Your answer must be the full listing, reproduced exactly, minus any pictures.

RECORDED DATA: Begin

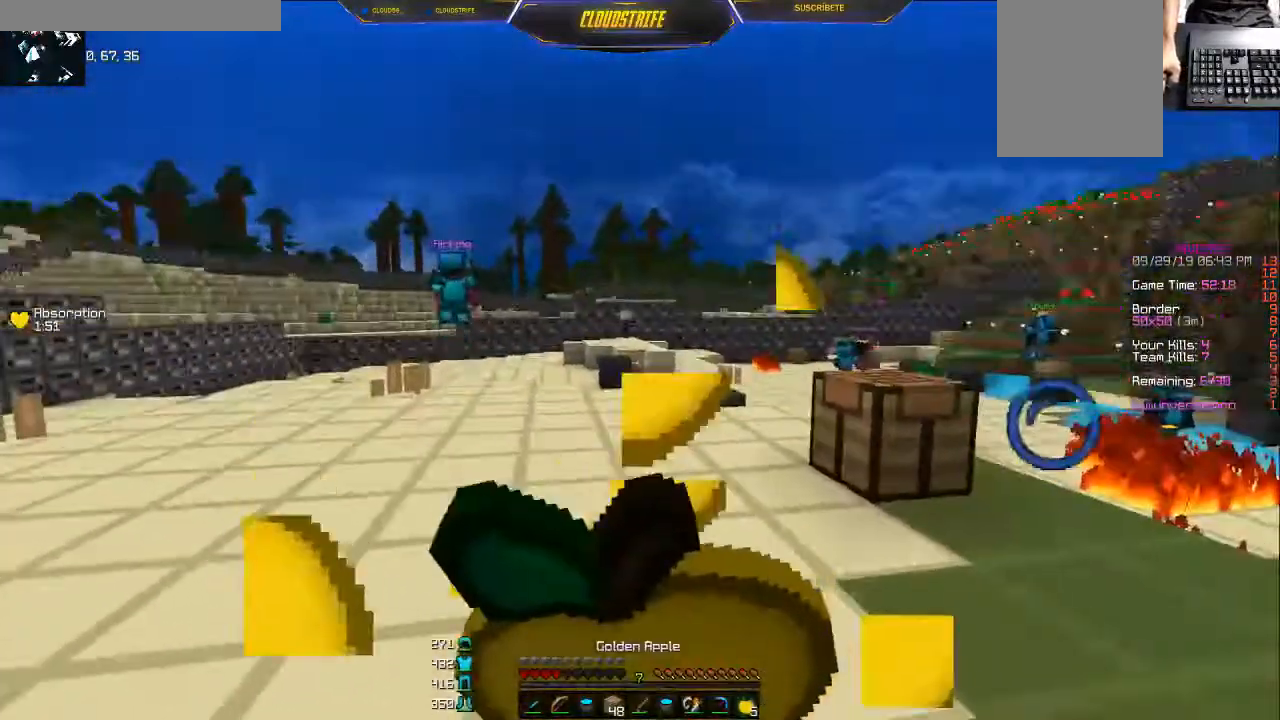
{"keys": ["d", "w"], "mouse": ["left", "right"], "events": [[34, "a", "up"], [334, "d", "down"]]}
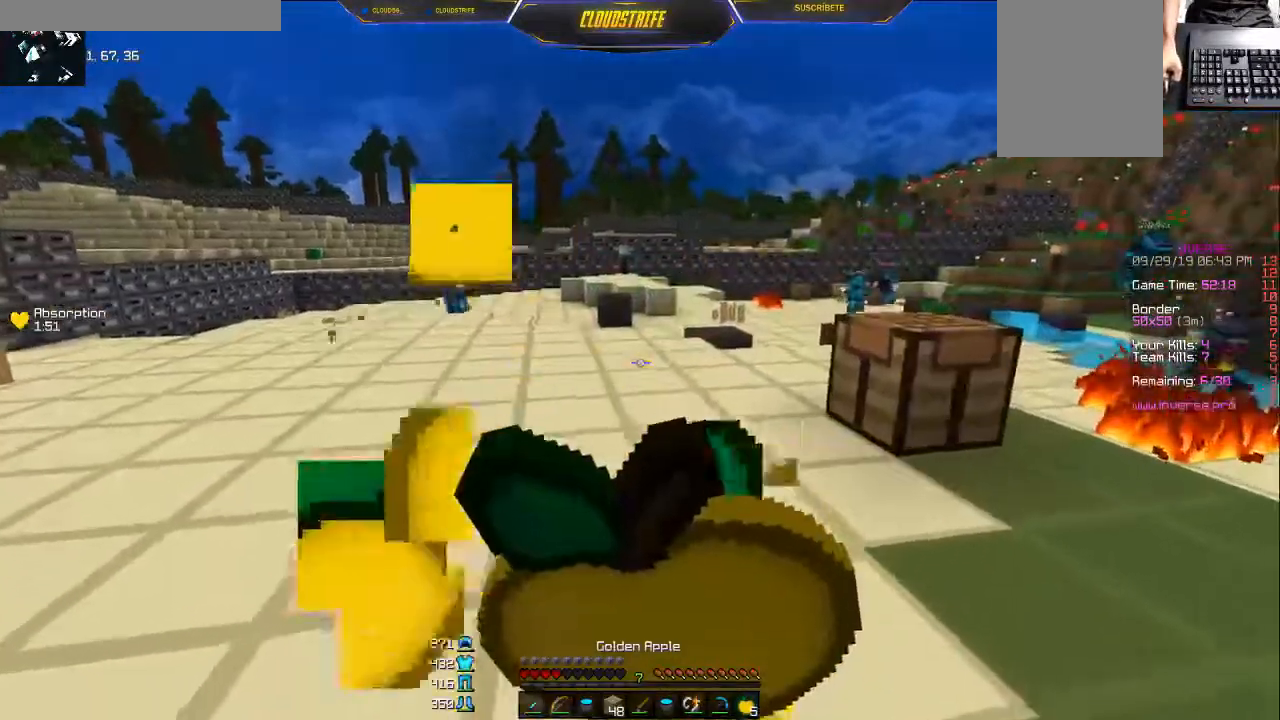
{"keys": ["w"], "mouse": ["right"], "events": [[83, "d", "up"], [500, "mouse_left", "up"]]}
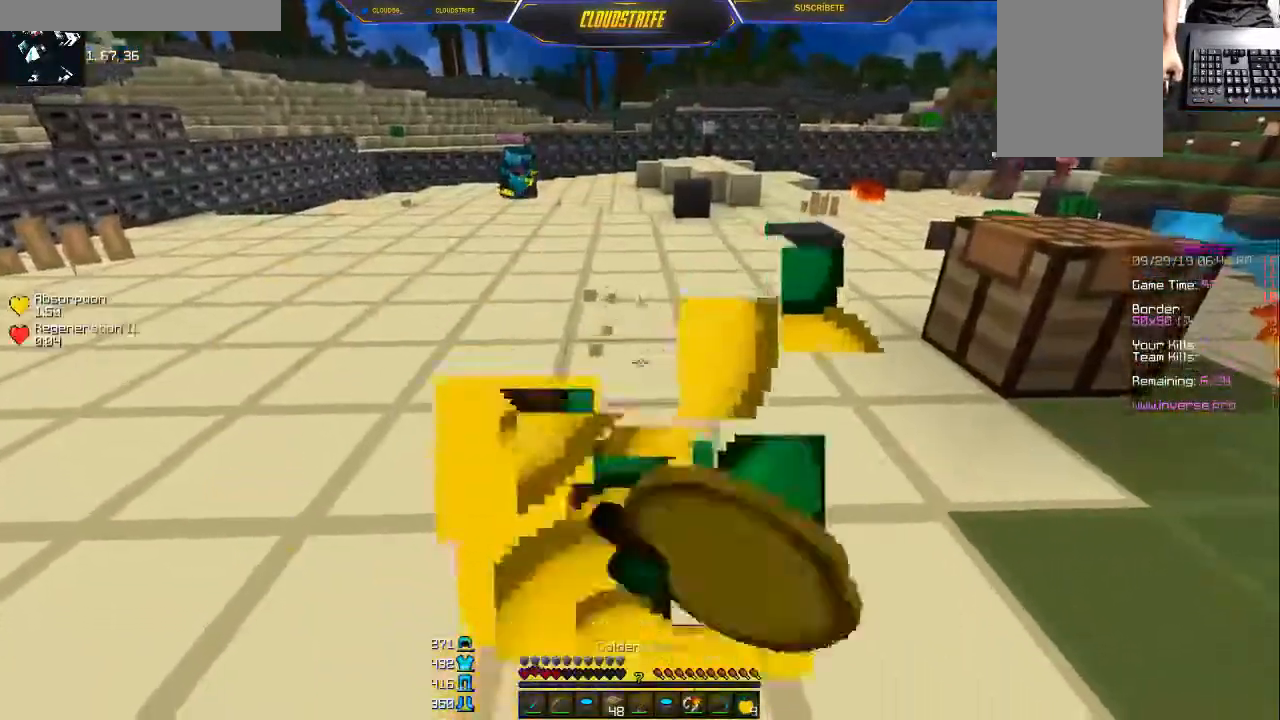
{"keys": ["d", "w"], "mouse": [], "events": [[17, "mouse_right", "up"], [117, "mouse_right", "down"], [201, "mouse_right", "up"], [501, "d", "down"]]}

RECORDED DATA: End

SOLVED PROBLEM
{"keys": ["d", "w"], "mouse": ["left", "right"], "events": [[34, "a", "up"], [334, "d", "down"]]}
{"keys": ["w"], "mouse": ["right"], "events": [[83, "d", "up"], [500, "mouse_left", "up"]]}
{"keys": ["d", "w"], "mouse": [], "events": [[17, "mouse_right", "up"], [117, "mouse_right", "down"], [201, "mouse_right", "up"], [501, "d", "down"]]}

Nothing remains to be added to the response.